On March 3, the Federal Election Commission (“FEC”) released updated guidance ahead of the 2020 election cycle on internet activity conducted by federal political committees. The guidance includes information on online fundraising and disclaimer requirements for specific internet activity.
The FEC reinforced previous guidance on disclaimer requirements for internet activities. The FEC requires all political committees to place disclaimers on their public websites, as well as on mass e-mails (more than 500 substantially similar emails). The FEC additionally makes clear that all political committee communications that are placed on another person’s website for a fee are considered “general public political advertising,” which require a disclaimer. This would apply to all social media platforms if a fee is being paid to place the content.
With regards to online fundraising, the FEC makes clear that political committees engaged in online fundraising must comply with recording and recordkeeping regulations, and must be able to ascertain whether contributions received are permissible.
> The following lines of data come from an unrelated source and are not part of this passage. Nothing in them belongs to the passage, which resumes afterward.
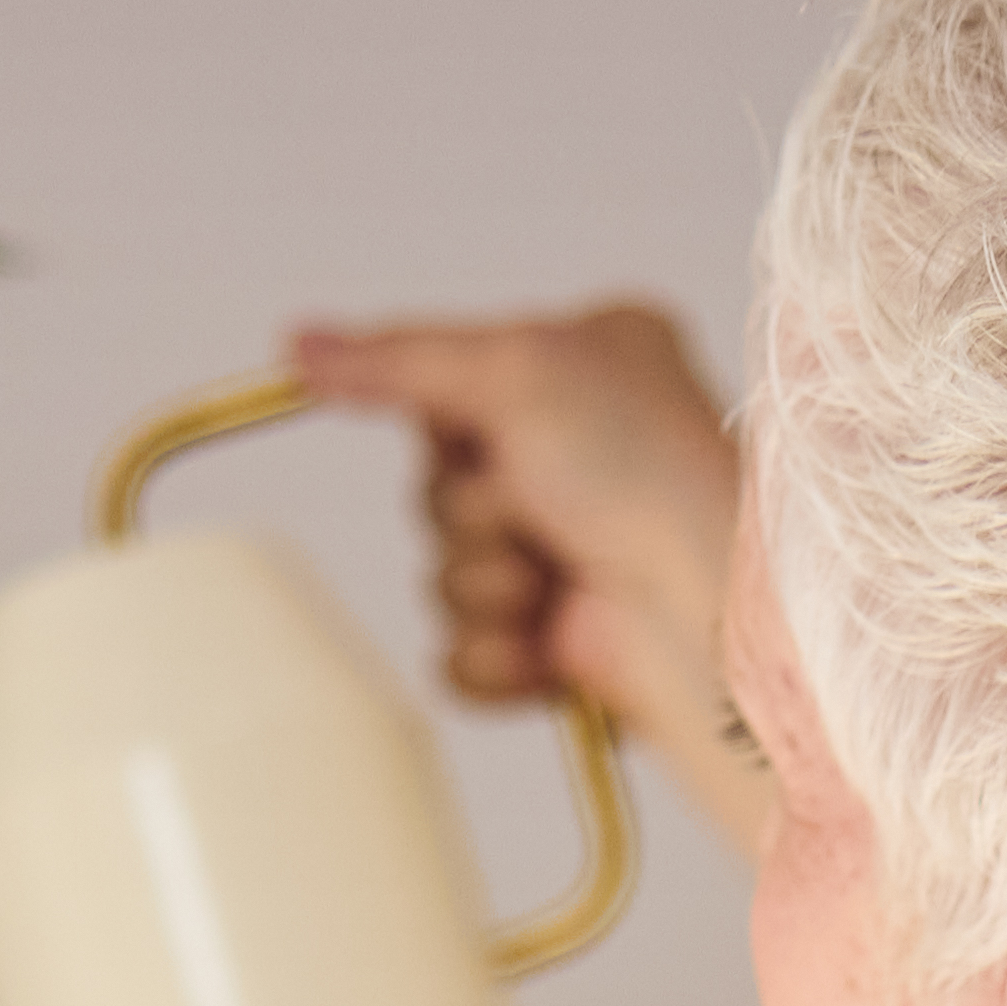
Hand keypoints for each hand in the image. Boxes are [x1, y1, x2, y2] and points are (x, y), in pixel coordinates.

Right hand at [289, 302, 755, 850]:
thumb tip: (294, 345)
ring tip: (561, 579)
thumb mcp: (517, 370)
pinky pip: (459, 658)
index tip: (485, 433)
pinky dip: (497, 659)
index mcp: (584, 369)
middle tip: (539, 510)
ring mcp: (569, 558)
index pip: (446, 392)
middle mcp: (578, 460)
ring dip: (488, 585)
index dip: (449, 426)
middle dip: (472, 512)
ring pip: (442, 579)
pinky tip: (554, 650)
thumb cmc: (648, 474)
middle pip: (432, 488)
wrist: (712, 615)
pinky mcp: (561, 650)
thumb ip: (399, 359)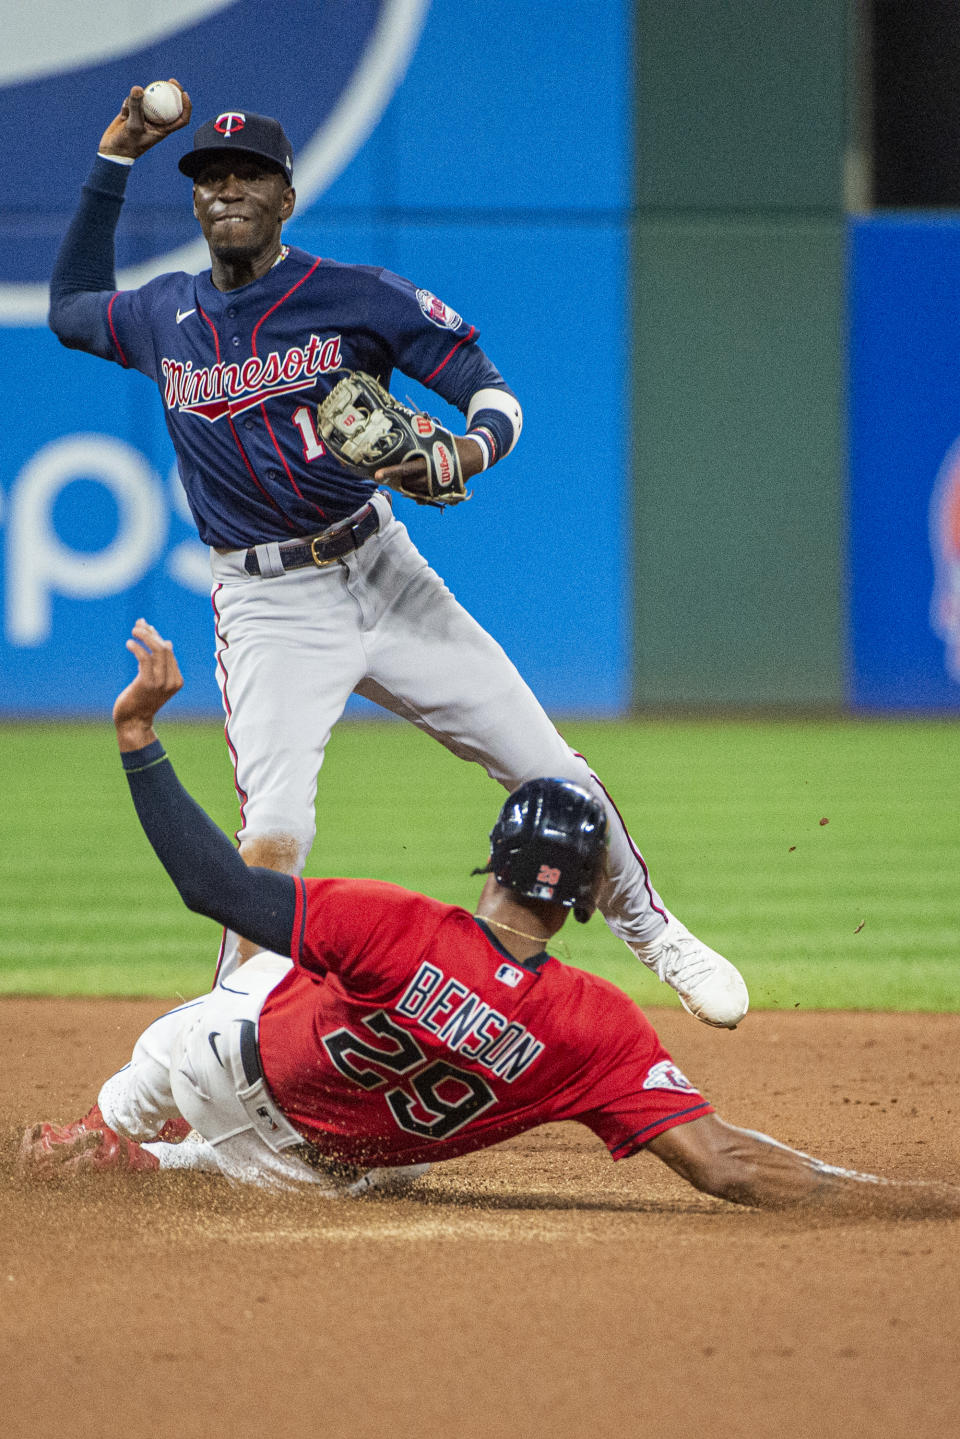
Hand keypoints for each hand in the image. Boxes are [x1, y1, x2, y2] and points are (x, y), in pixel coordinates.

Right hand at [98, 80, 191, 160]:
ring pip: (149, 101)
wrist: (112, 150)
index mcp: (163, 130)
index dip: (187, 107)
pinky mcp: (133, 112)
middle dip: (173, 92)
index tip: (184, 94)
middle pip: (170, 105)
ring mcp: (145, 117)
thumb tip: (139, 88)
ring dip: (142, 98)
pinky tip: (124, 112)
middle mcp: (157, 122)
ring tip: (133, 103)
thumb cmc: (127, 143)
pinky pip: (133, 101)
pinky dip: (128, 103)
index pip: (181, 119)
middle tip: (171, 81)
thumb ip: (136, 106)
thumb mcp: (133, 125)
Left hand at [113, 619, 183, 750]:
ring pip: (157, 650)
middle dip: (151, 633)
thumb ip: (160, 664)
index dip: (157, 636)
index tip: (145, 627)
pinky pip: (144, 658)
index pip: (169, 651)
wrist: (133, 722)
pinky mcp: (147, 683)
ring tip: (134, 630)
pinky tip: (129, 644)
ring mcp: (161, 683)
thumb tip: (166, 641)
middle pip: (165, 648)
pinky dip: (137, 647)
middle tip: (138, 626)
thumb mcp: (154, 681)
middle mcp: (172, 681)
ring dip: (145, 636)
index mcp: (177, 680)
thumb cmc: (141, 700)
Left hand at [374, 434, 483, 491]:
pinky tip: (414, 484)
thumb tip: (406, 419)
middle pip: (406, 483)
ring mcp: (435, 488)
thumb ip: (421, 433)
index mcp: (428, 463)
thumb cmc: (452, 444)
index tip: (377, 475)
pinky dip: (416, 491)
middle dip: (398, 479)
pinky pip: (422, 496)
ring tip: (404, 476)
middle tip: (391, 472)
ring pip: (412, 491)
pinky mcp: (440, 494)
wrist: (474, 457)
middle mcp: (430, 478)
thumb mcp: (437, 436)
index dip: (390, 472)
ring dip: (406, 485)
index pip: (405, 469)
These restrictions apply to all forms of fundraising, including the selling of merchandise. First, committees using the internet for fundraising must make “best efforts” to obtain and report the identification of donors who contribute more than $200 during a calendar year (or election cycle), and must maintain electronic records and contributor data for three years. Second, political committees must examine all contributions received for potential illegality. The Commission has released several Advisory Opinions that provide examples of Commission-approved language and mechanisms for vetting contributors.
When a political committee is selling a fundraising item online, a committee must treat the entire purchase price of the fundraising item as a contribution from the purchaser to the committee. The committee must also aggregate all contributions received from each contributor, and if the aggregate exceeds $200 per calendar year, the committee must itemize the contribution when reporting.
If a political committee is working with a vendor to raise funds online, the fee charged by the vendor to process an individual’s contribution to the committee is considered part of the contribution, and the committee must report it as such. Additionally, the committee must report the processing fee as an expenditure on its report. However, in the situation where an online entity is offering the service to the political contributors, rather than the political committees, the payment processing fees are not part of the contribution from the contributor to the political committee.
III. Political Action Committees (PACs)
In addition, Separate Segregated Funds (SSFs) must also ensure that online solicitations comply with the basic solicitation rules for SSFs. The FEC has previously approved the use of a password log-in for the SSF web page that includes a statement that the SSF may only solicit its restricted class for contributions and that the SSF will refund contributions from outside the restricted class. The platform must also have the required solicitation notices for SSFs. However, the Commission has rejected any platform for SSF contributions that are open to the general public.